Cut-and-pasted collagelike bits of melody and coolly winded trumpets that pretend to be shakuhachi flutes. These things are part and parcel of all that Arve Henriksen surveys. It should be no surprise then to hear Norwegian composer and trumpeter Henriksen working with singer David Sylvian and percussionist/sampler Steve Jansen as he does within the craggy walls of Cartography.

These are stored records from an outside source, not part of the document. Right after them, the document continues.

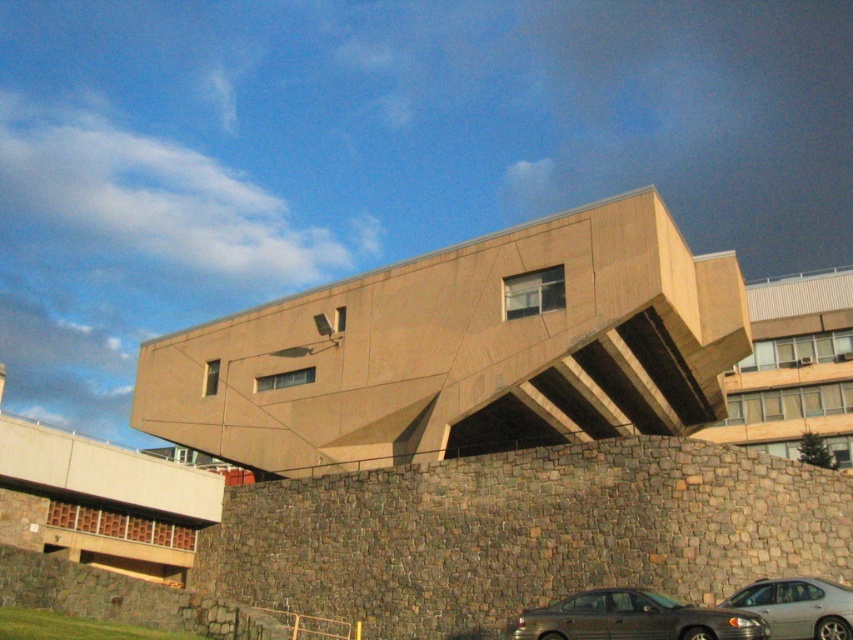
You are standing at the origin point of the coordinate system. Where is the beige concrete building at center located in terms of coordinates?

The beige concrete building at center is located at coordinates point [463,349].

You are a photographer standing at the base of the beige concrete building at center. You want to take a photo of the silver metallic sedan at lower right without the building blocking the view. Is this possible given their relative sizes?

The beige concrete building at center is taller than the silver metallic sedan at lower right, so it may block the view depending on the angle. However, since the building is elevated on a stone wall and the sedan is at lower right, positioning yourself to the side or lower might allow capturing the sedan without obstruction.

You are driving a metallic gray sedan at lower right and want to exit the parking lot. The beige concrete building at center is blocking your path. Can you move forward to exit without going around it?

The metallic gray sedan at lower right is behind the beige concrete building at center, so it cannot move forward to exit without going around the building.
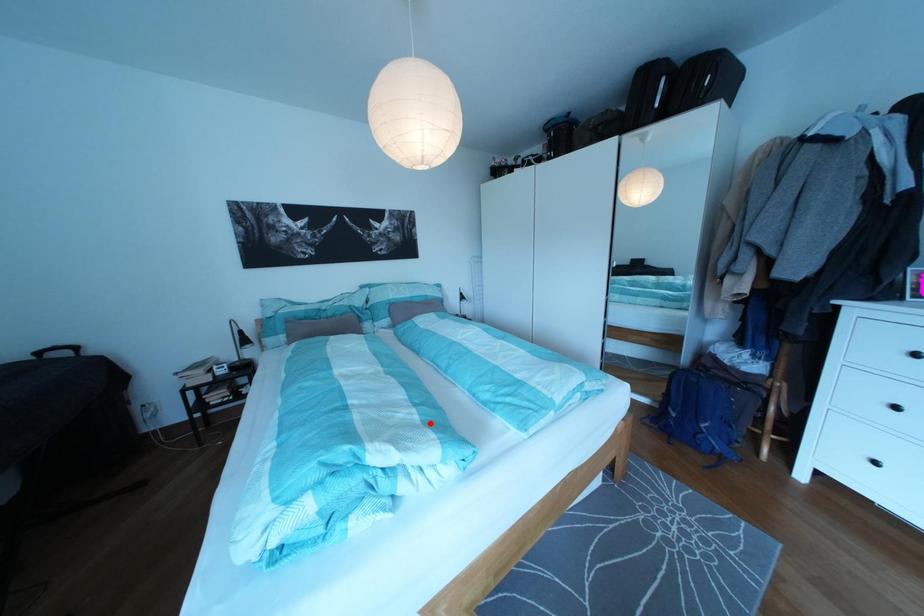
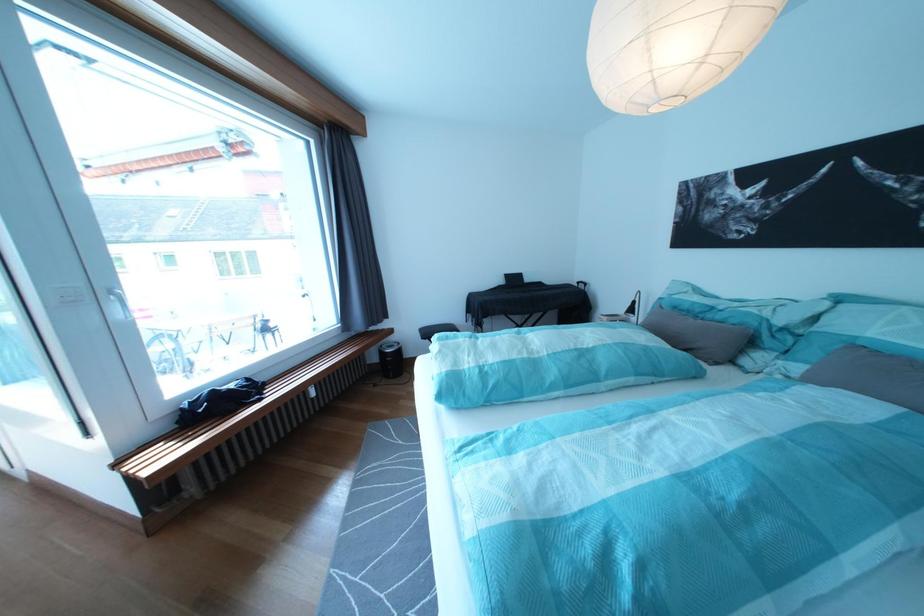
In the second image, find the point that corresponds to the highlighted location in the first image.

(480, 373)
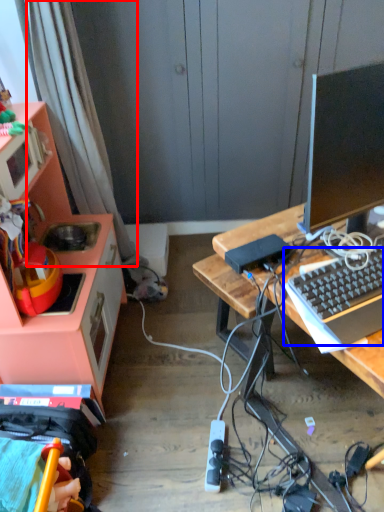
Question: Which of the following is the farthest to the observer, curtain (highlighted by a red box) or computer keyboard (highlighted by a blue box)?

Choices:
 (A) curtain
 (B) computer keyboard

Answer: (A)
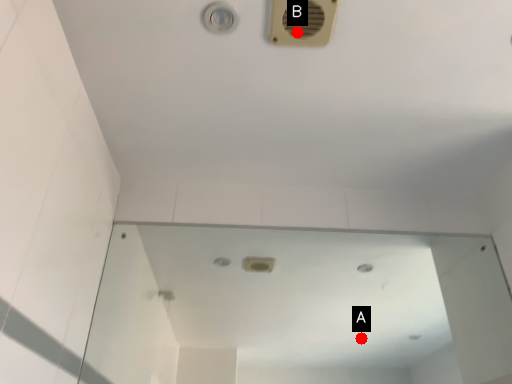
Question: Two points are circled on the image, labeled by A and B beside each circle. Which of the following is the closest to the observer?

Choices:
 (A) A is closer
 (B) B is closer

Answer: (B)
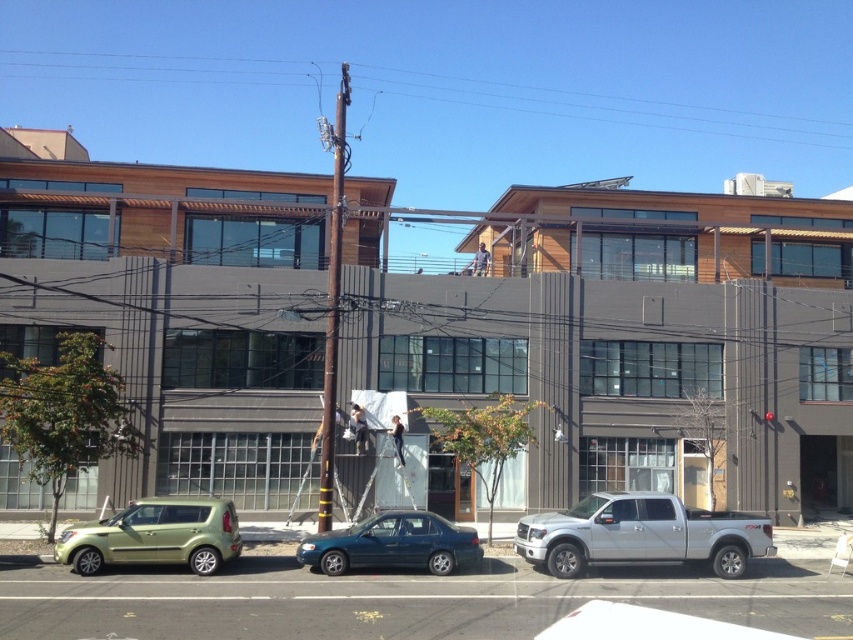
You are a delivery driver needing to park your vehicle near the teal glossy sedan at center without blocking the metallic pole at upper center. Given that your vehicle is 5 meters long, can you safely park your vehicle between them?

The metallic pole at upper center is 135.32 meters away from the teal glossy sedan at center. Since your vehicle is only 5 meters long, there is sufficient space between them to park without blocking the pole.

You are standing on the sidewalk in front of the building and see two points marked on the ground. The first point is at coordinates point (616, 520) and the second point is at point (219, 515). Which point is closer to you?

Point (616, 520) is further to the viewer than point (219, 515), so the second point is closer to you.

You are a delivery driver needing to unload a 7.5 meter long trailer between the silver metallic truck at lower right and the metallic green hatchback at lower left. Based on the scene, can you fit the trailer in the space between them?

The space between the silver metallic truck at lower right and the metallic green hatchback at lower left is only 6.67 meters, which is shorter than the 7.5 meter trailer. Therefore, the trailer cannot fit in the available space.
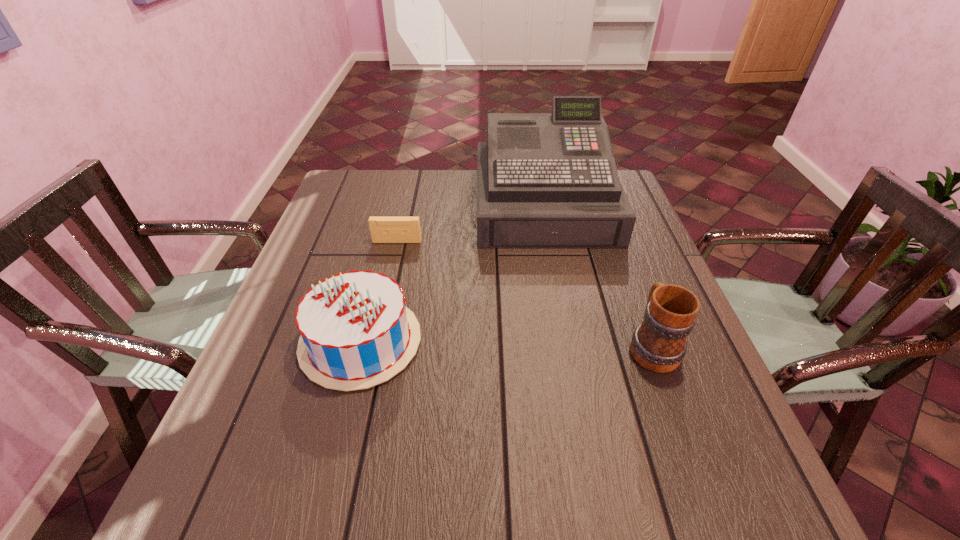
Where is `vacant space in between the birthday cake and the mug`? vacant space in between the birthday cake and the mug is located at coordinates (506, 343).

You are a GUI agent. You are given a task and a screenshot of the screen. Output one action in this format:
    pyautogui.click(x=<x>, y=<y>)
    Task: Click on the empty location between the tallest object and the mug
    The width and height of the screenshot is (960, 540).
    Given the screenshot: What is the action you would take?
    pyautogui.click(x=598, y=275)

Find the location of a particular element. free spot between the mug and the videotape is located at coordinates (524, 294).

This screenshot has width=960, height=540. I want to click on free point between the cash register and the birthday cake, so click(x=452, y=273).

This screenshot has width=960, height=540. I want to click on vacant area that lies between the tallest object and the birthday cake, so (452, 273).

This screenshot has width=960, height=540. Identify the location of free space between the birthday cake and the mug. (506, 343).

At what (x,y) coordinates should I click in order to perform the action: click on free area in between the cash register and the birthday cake. Please return your answer as a coordinate pair (x, y). Looking at the image, I should click on (452, 273).

Locate an element on the screen. Image resolution: width=960 pixels, height=540 pixels. vacant space in between the mug and the shortest object is located at coordinates (524, 294).

Locate which object is the closest to the videotape. Please provide its 2D coordinates. Your answer should be formatted as a tuple, i.e. [(x, y)], where the tuple contains the x and y coordinates of a point satisfying the conditions above.

[(544, 180)]

Point out which object is positioned as the nearest to the tallest object. Please provide its 2D coordinates. Your answer should be formatted as a tuple, i.e. [(x, y)], where the tuple contains the x and y coordinates of a point satisfying the conditions above.

[(383, 229)]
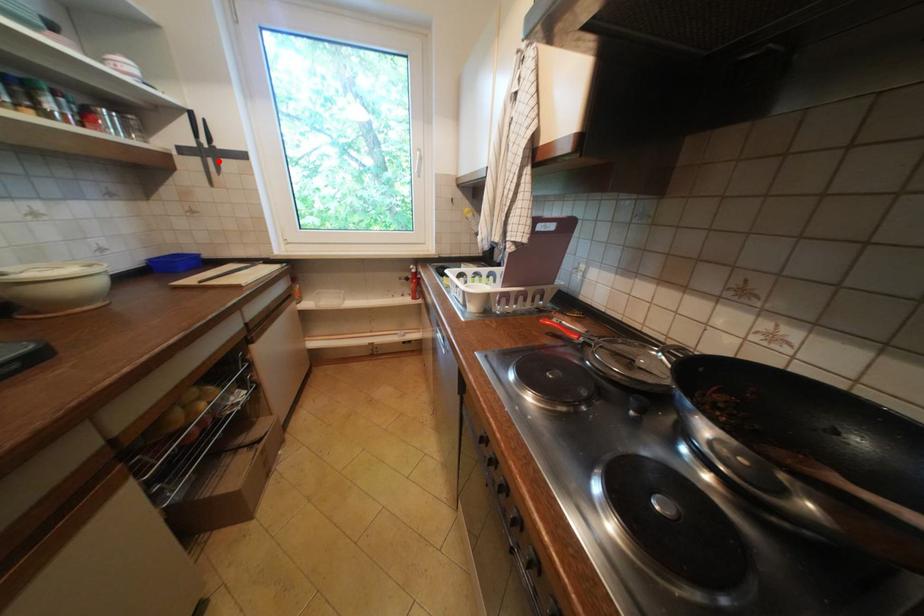
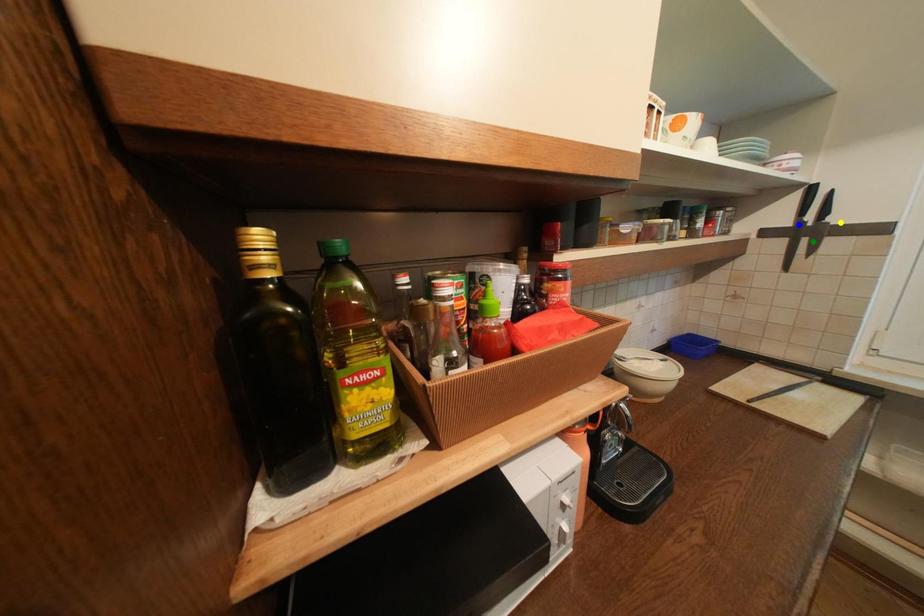
Question: I am providing you with two images of the same scene from different viewpoints. A red point is marked on the first image. You are given multiple points on the second image. In image 2, which mark is for the same physical point as the one in image 1?

Choices:
 (A) blue point
 (B) yellow point
 (C) green point

Answer: (C)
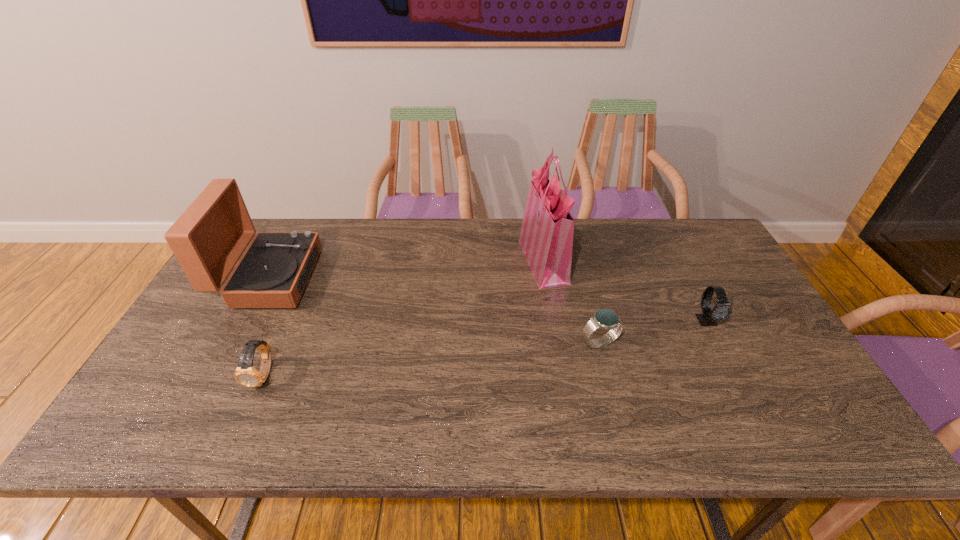
The width and height of the screenshot is (960, 540). I want to click on shopping bag, so click(546, 237).

Find the location of a particular element. The image size is (960, 540). the second tallest object is located at coordinates (208, 239).

Where is `the rightmost object`? The width and height of the screenshot is (960, 540). the rightmost object is located at coordinates (722, 310).

The image size is (960, 540). I want to click on the farthest watch, so pyautogui.click(x=722, y=310).

I want to click on the nearest object, so click(245, 374).

Where is `the leftmost watch`? the leftmost watch is located at coordinates click(245, 374).

Identify the location of the second watch from left to right. (606, 319).

The width and height of the screenshot is (960, 540). Identify the location of the fourth farthest object. (606, 319).

Find the location of a particular element. This screenshot has height=540, width=960. free spot located on the back of the tallest object is located at coordinates 538,227.

Where is `vacant position located 0.160m on the face of the phonograph record`? This screenshot has width=960, height=540. vacant position located 0.160m on the face of the phonograph record is located at coordinates (365, 278).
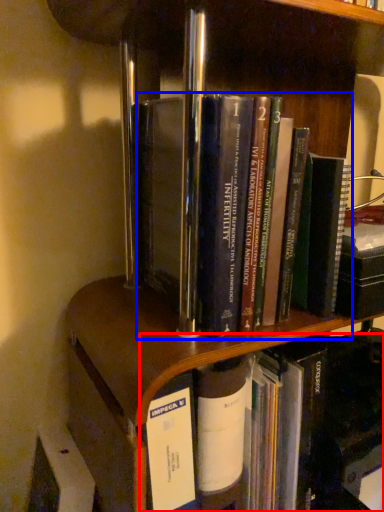
Question: Which object appears closest to the camera in this image, book (highlighted by a red box) or book (highlighted by a blue box)?

Choices:
 (A) book
 (B) book

Answer: (B)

Sylvian in particular has long been drawn to classically trained trumpeters, guys like Kenny Wheeler and Mark Isham who understand atmospheric synthetic arrangements with clunky nuances that are tastefully minimalist, mordantly askew and stoically cinematic. Henriksen is a man famous for his Japanese-inspired trumpet playing and avant-garde iciness when it comes to fashioning elegantly dreary melodies. These elements make him a perfect foil for Sylvian’s bassoon-like chatter and stilted emotional phrasings. There’s a forlorn mystical quality to all that the trumpeter achieves, whether it’s the big, gray, winded chill of “Before and Afterlife” or the scuffed textures throughout “Poverty and Its Opposite.” The unutterable grief found within Sylvian’s lyrics on “Thermal” can only be matched by the gracefulness of Henriksen’s melody. Sylvian’s participation is brief, sadly.
But Henriksen finds other distractions throughout: still-life whistles and drones, tight, snarling fragments of barely-there rhythms. Through these moments (e.g. “Ouija”) his trumpet’s spittle trickles and sprays a brand of beautiful Morse Code. By the time that same wet breathiness appears through the squiggling synth tricks of “Assembly,” it has squeaked its way into a full puckering kiss. No matter how chilly his song, Henriksen has found something dear and romantic within.